At the January meeting of the Hastings and Prince Edward District School Board Monday, a grant adjustment update was provided to Trustees regarding the On The Ground (OTG) capacity funding given from the Ministry of Education to schools.
On August 6, 2021, the board was notified by the Ministry of Education that as a result of recent changes to the OTG capacity of schools, the amounts of the 2021-22 grant related to school operations and school renewal would be reduced by about $1.3 million. Details were provided in report C-1 at the Committee of the Whole public meeting on September 13, 2021.
When the elementary students were first consolidated at secondary schools, errors by the Board in adjusting the OTG in the Ministry school facility database were created. The effect of the OTG errors is HPEDSB was overfunded for building operations and renewal at some secondary schools with elementary students- notably Prince Edward Collegiate Institute for 2017-18, 2018-19, 2019-20, 2020-21, and 2021-22.
At the September 13, 2021 meeting of the Committee of the Whole, Senior Board staff committed to conducting an internal review of circumstances leading to the OTG errors and to bringing the results of this review to the Audit Committee.
“I wanted to give you an update on the current situation,” said HPEDSB’s Superintendent of Business Services, Nick Pfeiffer. “We have completed an internal review into the circumstances leading to the errors in the On the Ground capacity going back to 2017, and, as a result, we have made a number of changes to the internal controls. We also reported those results of that review to the Audit Committee on November 10, 2021 at their meeting.”
The Superintendent added the Board have enlisted the Ministry of Education’s regional internal audit team in Ottawa to conduct an internal audit into this matter as well and that group will be reporting to the Audit Committee at the June meeting.
Pfeiffer said the On the Ground changes that were made correcting the errors were made at the end of last year and they were incorporated into the 2021 financial statements that the board would have seen in November. So those 2021 financial statements reflected the correct capacity for the schools and the 2021-22 revised estimates also included the corrected On the Ground capacities. And that change brought about a decrease in an expected grant from what was originally budgeted in the Spring for this current year of about $1.3 million and that grant was related to the school operations and school renewal.”
It should be noted that the size of the change in grant is below the materiality threshold and the 2019-20 financial statements will not be changed.
“When the On the Ground capacity errors were in there, they over stated the capacity of some of the secondary schools and as a result the board received more funding then it should have received for the actually size of the schools,” Superintendent Pfeiffer stated to the board. “Recently, the ministry have now reviewed the 2019/2020 school facility On the Ground capacity which also contains errors, the errors go back to 2017/2018, as a result of that review they are also implementing a similar negative grant reduction or a grant reimbursement if you like of rate over payment that the board received in 2019/2020. The actual amount is to be determined but it’s approximately $1.3 million, similar to the amount that effected 2020/2021 and 2021/2022. Because that amount is small enough it is not material from an audit point of view, the financial statements for 2019/2020 will not be restated. Instead the ministry is planning to recover the $1.3 million within this current year with board payments.”

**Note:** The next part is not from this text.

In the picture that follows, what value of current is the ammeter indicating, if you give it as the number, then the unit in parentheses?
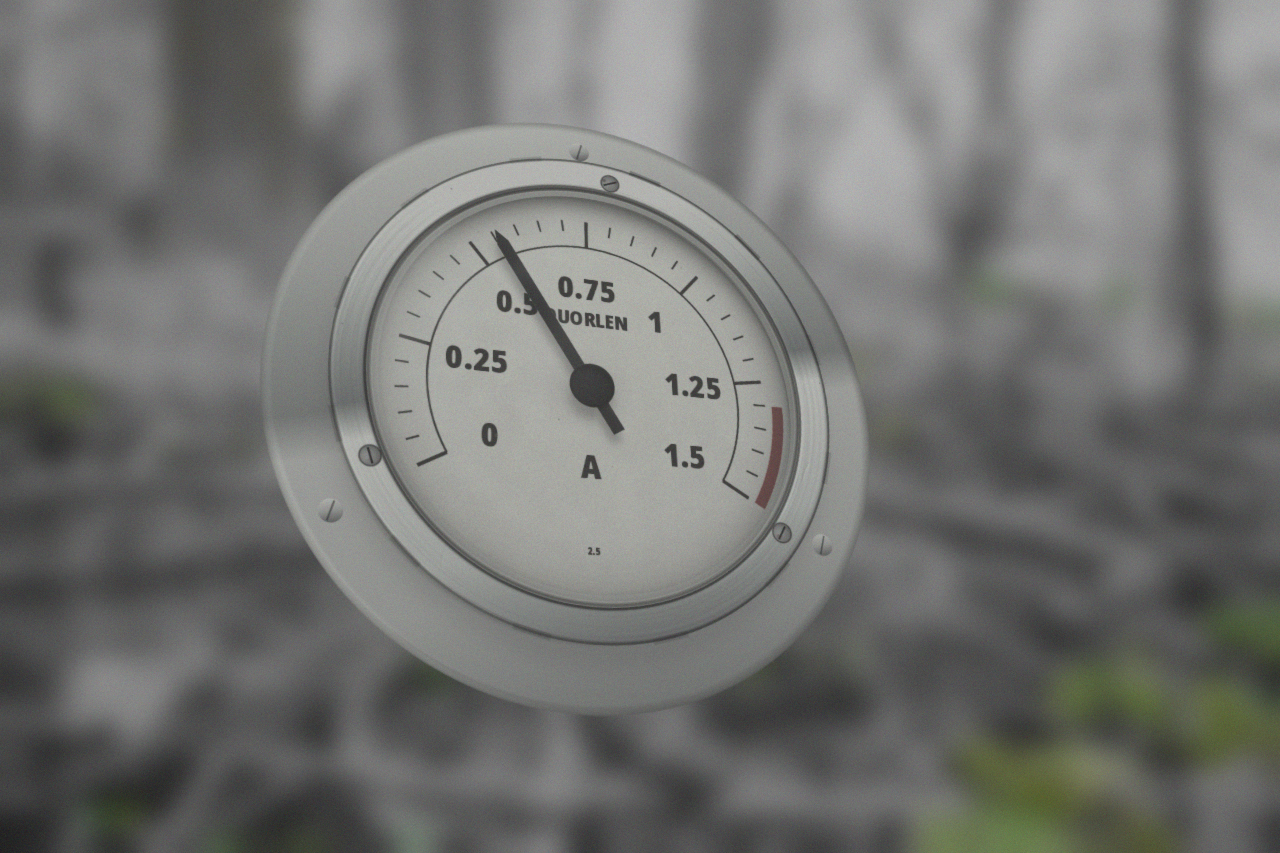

The impact in the current year of the repayment for the 2019-20 grant is a further reduction of $1.3 million in grant payments which is not shown in the Revised Estimates. The 2021-22 Revised Estimates show increases in revenues and expenses with an overall in-year surplus for compliance of $19,605. With the decrease in payments to recover the 2019-20 grant reduction, it is projected that there will be an in-year deficit of about $1.3 million.
There is some complexity in how the grant reduction will impact accumulated surplus. Approximately $1.1 million of the grant reduction primarily relates to school operations allocation funding which was previously recognized as operating revenue. The remaining $0.2 million for the recovery of school renewal funding is to be recognized as deferred revenue. As a result, of the total recovery of $1.3 million, it is anticipated that the projected accumulated surplus at 2021-22 year-end will decrease from $12,374,424 estimated in Revised Estimates to about $11.3 million. It is expected that the $5,067,727 for school renewal deferred revenue projected at 2021-22 yearend will decrease to about $4.9 million.
The Ministry has stated that the 2017-18 and 2018-19 OTG data will remain as submitted and no further changes are required.